> _Aim of the exercise_
From the line holding "right knee: (952, 581)" through the line holding "right shoulder: (106, 224)" below, write out every line exactly; include both of those lines and drop the pictures.

Named joint coordinates:
###

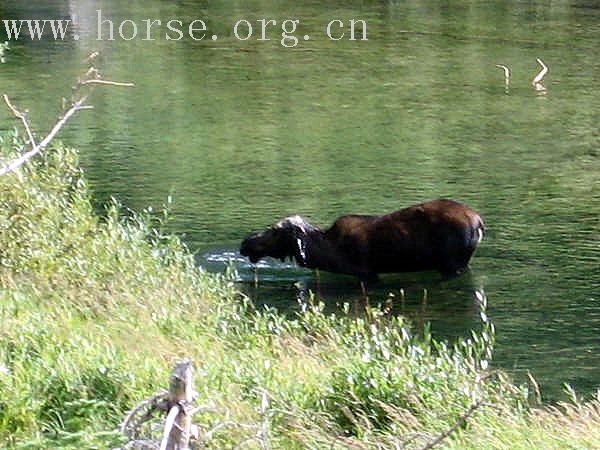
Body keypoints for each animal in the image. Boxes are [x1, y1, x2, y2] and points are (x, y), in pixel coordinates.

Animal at [239, 199, 482, 280]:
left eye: (274, 230)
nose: (245, 243)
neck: (326, 253)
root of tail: (479, 223)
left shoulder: (366, 272)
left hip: (451, 262)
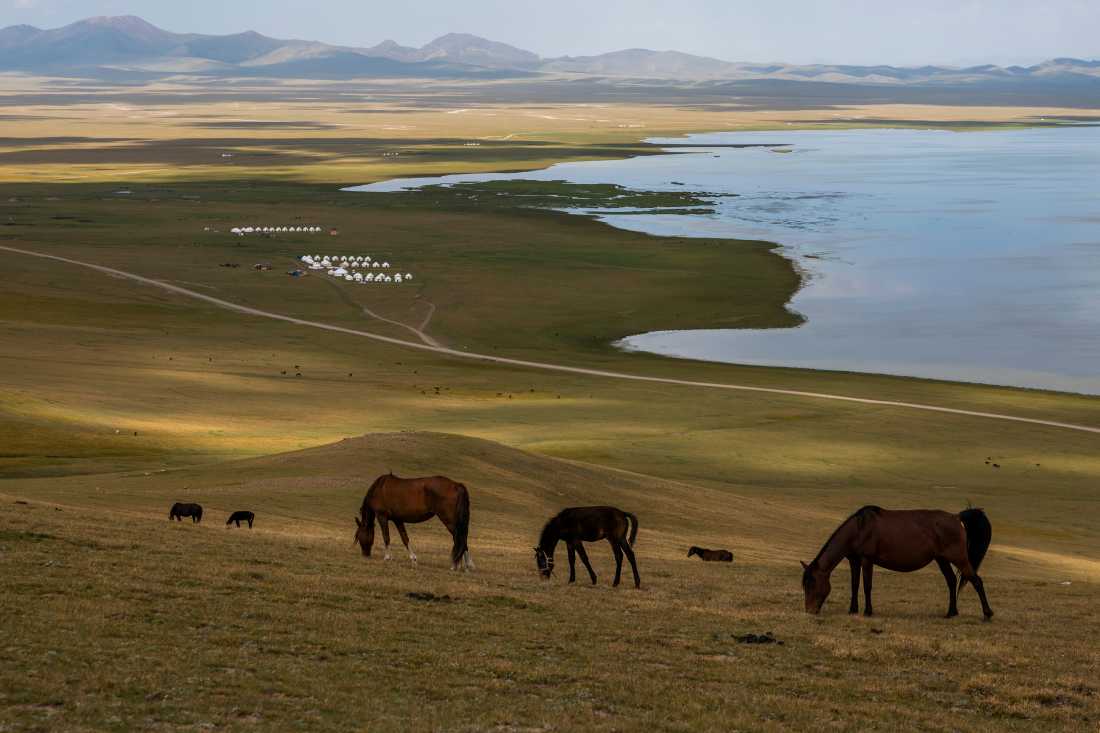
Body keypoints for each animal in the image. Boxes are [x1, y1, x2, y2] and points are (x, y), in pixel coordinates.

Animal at [801, 506, 993, 619]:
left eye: (812, 583)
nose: (809, 611)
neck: (859, 529)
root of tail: (956, 517)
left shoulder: (867, 559)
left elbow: (867, 586)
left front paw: (868, 611)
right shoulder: (854, 560)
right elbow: (854, 585)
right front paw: (852, 609)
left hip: (958, 558)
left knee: (976, 581)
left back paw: (987, 614)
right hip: (942, 559)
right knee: (952, 581)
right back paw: (951, 612)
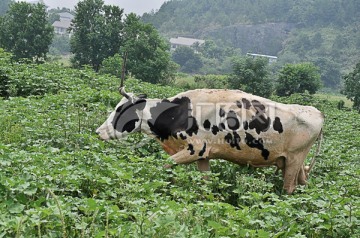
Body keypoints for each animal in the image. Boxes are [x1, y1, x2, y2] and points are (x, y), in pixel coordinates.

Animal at [95, 87, 324, 193]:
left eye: (120, 109)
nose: (99, 132)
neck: (178, 112)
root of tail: (317, 112)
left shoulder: (194, 149)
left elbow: (164, 165)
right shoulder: (203, 155)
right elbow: (205, 183)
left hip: (294, 160)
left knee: (288, 189)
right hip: (294, 163)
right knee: (304, 186)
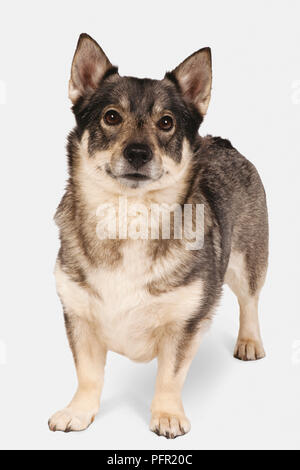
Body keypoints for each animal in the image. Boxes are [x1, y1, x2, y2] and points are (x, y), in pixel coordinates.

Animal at [48, 33, 268, 436]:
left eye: (166, 122)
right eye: (111, 117)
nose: (138, 152)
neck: (130, 216)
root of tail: (223, 142)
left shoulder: (184, 324)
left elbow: (169, 375)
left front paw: (166, 414)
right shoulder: (79, 317)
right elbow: (88, 375)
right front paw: (79, 411)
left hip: (248, 261)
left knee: (250, 301)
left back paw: (249, 341)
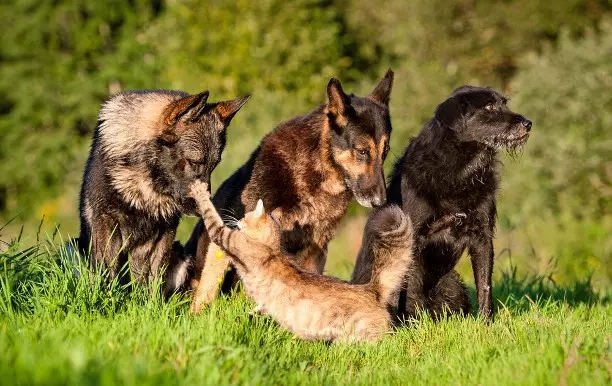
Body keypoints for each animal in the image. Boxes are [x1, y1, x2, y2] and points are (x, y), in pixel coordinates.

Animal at [77, 89, 250, 296]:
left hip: (181, 256)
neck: (148, 183)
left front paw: (151, 303)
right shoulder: (106, 224)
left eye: (213, 166)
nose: (206, 205)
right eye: (193, 162)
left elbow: (154, 279)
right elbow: (107, 273)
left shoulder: (165, 231)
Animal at [186, 69, 394, 310]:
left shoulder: (315, 250)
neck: (314, 173)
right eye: (361, 151)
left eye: (385, 152)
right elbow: (206, 293)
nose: (381, 201)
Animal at [189, 179, 414, 342]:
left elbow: (212, 216)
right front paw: (249, 313)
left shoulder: (225, 237)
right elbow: (259, 308)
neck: (272, 248)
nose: (239, 219)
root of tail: (372, 289)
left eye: (246, 216)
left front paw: (200, 192)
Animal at [388, 86, 532, 322]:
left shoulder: (482, 236)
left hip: (452, 284)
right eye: (489, 107)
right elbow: (406, 287)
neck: (460, 172)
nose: (528, 123)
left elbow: (485, 285)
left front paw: (486, 323)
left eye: (504, 103)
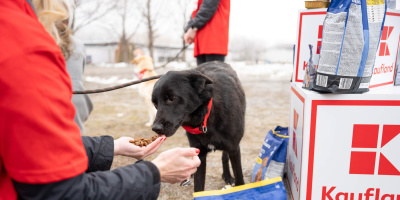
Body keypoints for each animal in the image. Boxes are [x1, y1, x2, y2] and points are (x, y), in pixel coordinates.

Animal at [152, 61, 245, 192]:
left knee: (224, 157)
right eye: (155, 103)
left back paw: (227, 176)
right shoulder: (199, 153)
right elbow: (198, 186)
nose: (156, 128)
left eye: (172, 98)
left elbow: (240, 180)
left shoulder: (234, 149)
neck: (207, 116)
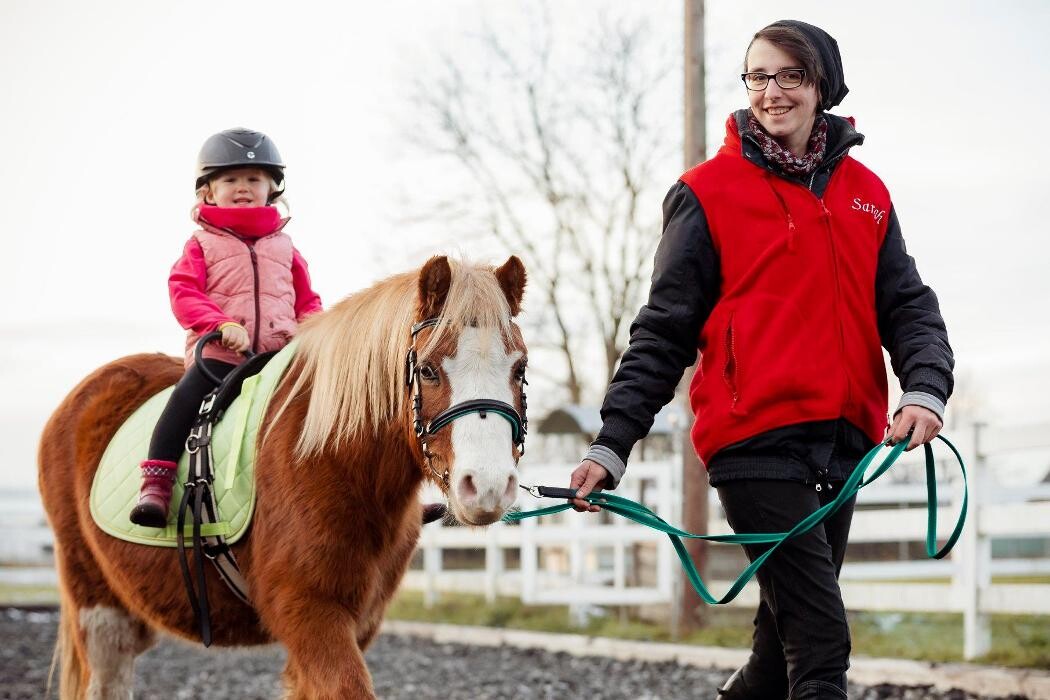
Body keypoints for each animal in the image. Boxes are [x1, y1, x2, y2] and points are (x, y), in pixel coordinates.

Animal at [38, 257, 529, 700]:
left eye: (520, 368)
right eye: (427, 370)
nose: (486, 485)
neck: (336, 462)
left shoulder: (354, 625)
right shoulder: (311, 615)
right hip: (99, 610)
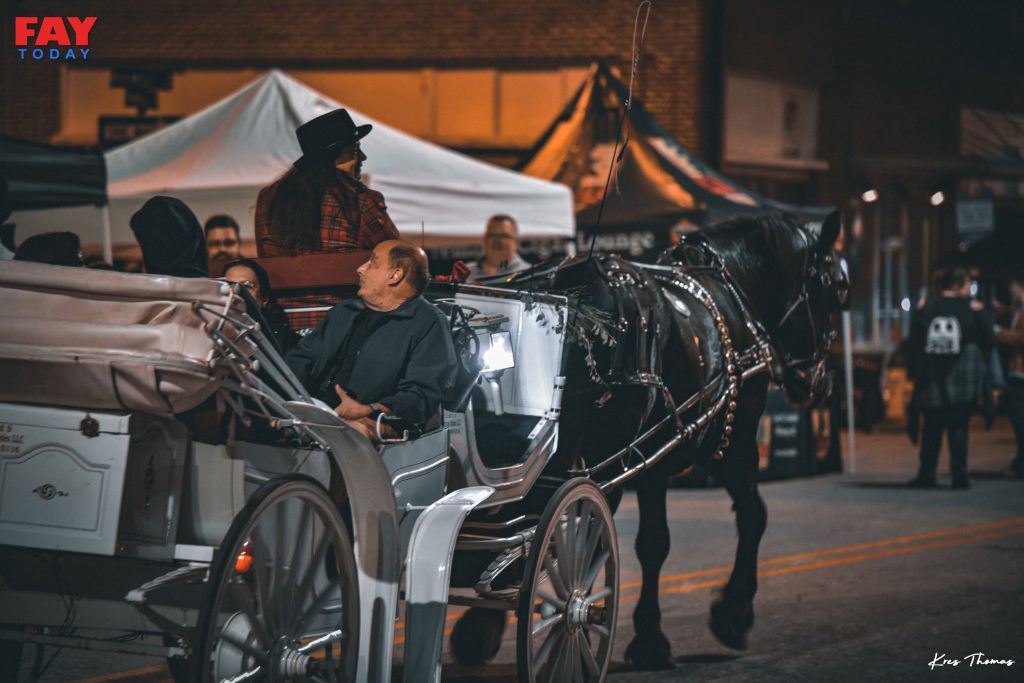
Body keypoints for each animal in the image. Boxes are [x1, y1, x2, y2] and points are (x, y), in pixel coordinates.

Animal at [474, 210, 848, 671]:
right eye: (837, 289)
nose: (822, 384)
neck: (734, 296)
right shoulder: (729, 444)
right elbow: (743, 518)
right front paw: (725, 616)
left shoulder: (651, 458)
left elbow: (641, 540)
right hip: (603, 451)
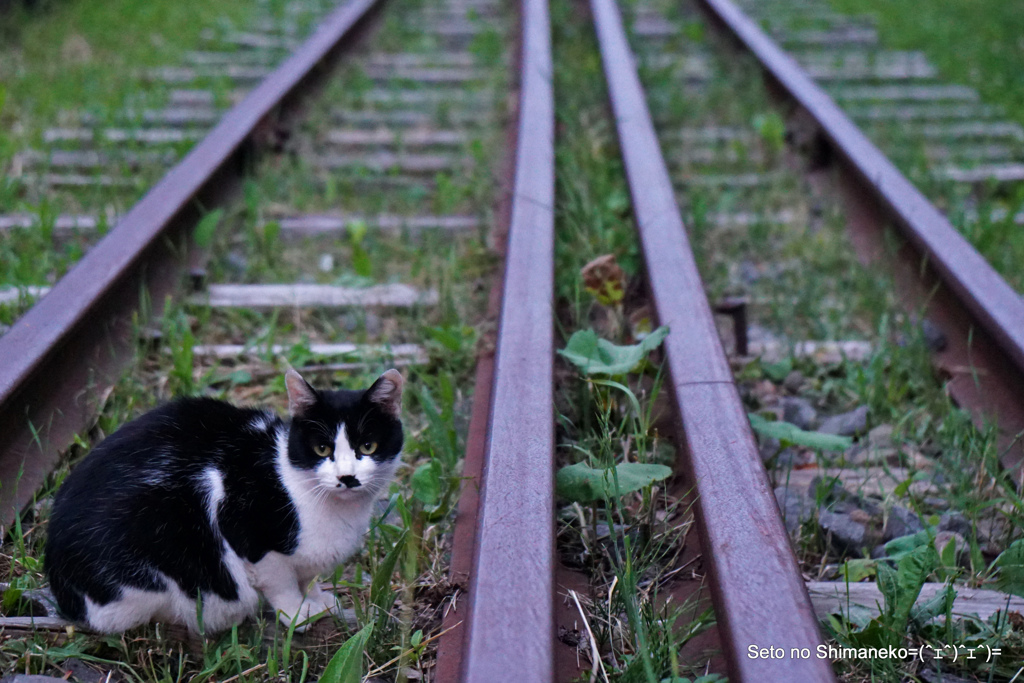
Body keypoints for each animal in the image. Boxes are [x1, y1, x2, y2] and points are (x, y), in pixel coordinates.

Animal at [45, 370, 403, 634]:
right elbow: (282, 584)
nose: (347, 477)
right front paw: (298, 615)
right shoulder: (245, 531)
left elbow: (306, 578)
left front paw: (319, 601)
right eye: (322, 449)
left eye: (368, 446)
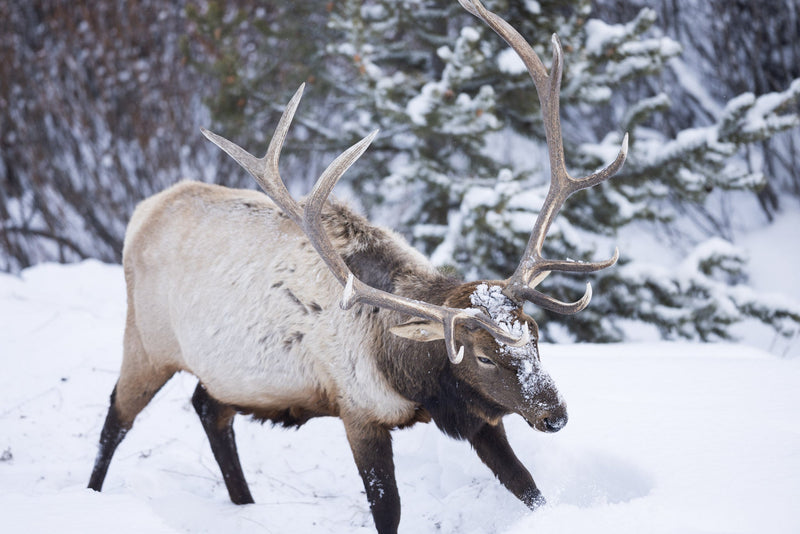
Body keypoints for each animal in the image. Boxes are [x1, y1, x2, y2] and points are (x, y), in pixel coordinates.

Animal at [87, 2, 624, 532]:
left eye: (535, 336)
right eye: (483, 357)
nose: (555, 415)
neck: (411, 379)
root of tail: (143, 211)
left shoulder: (476, 415)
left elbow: (526, 485)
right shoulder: (358, 410)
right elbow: (388, 508)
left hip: (226, 373)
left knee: (208, 410)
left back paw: (245, 504)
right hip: (147, 342)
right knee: (116, 417)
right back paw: (91, 494)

###

> _Exercise answer_
right knee: (952, 581)
right back paw: (951, 612)
Body keypoints for each animal in the image. Boxes are [x1, y1, x2, y2] and points are (x, y), in pixel coordinates.

Animal at [95, 87, 324, 193]:
left eye: (120, 109)
nose: (99, 132)
neck: (178, 112)
root of tail: (317, 112)
left shoulder: (194, 149)
left elbow: (164, 165)
right shoulder: (203, 155)
right elbow: (205, 183)
left hip: (294, 160)
left knee: (288, 189)
right hip: (294, 163)
right knee: (304, 186)
Body keypoints for each animal in the image. Boxes are [x1, y1, x2, y2] and points are (x, y), in pixel coordinates.

Animal at [48, 33, 268, 436]:
left eye: (166, 122)
right eye: (111, 117)
nose: (138, 152)
neck: (130, 216)
root of tail: (223, 142)
left shoulder: (184, 324)
left elbow: (169, 375)
left front paw: (166, 414)
right shoulder: (79, 317)
right elbow: (88, 375)
right front paw: (79, 411)
left hip: (248, 261)
left knee: (250, 301)
left back paw: (249, 341)
Body keypoints for each animal in the image. Boxes are [x1, y1, x2, y2] and points are (x, y), in pixel coordinates.

Animal at [77, 89, 250, 296]:
left hip: (181, 256)
neck: (148, 183)
left front paw: (151, 303)
right shoulder: (106, 224)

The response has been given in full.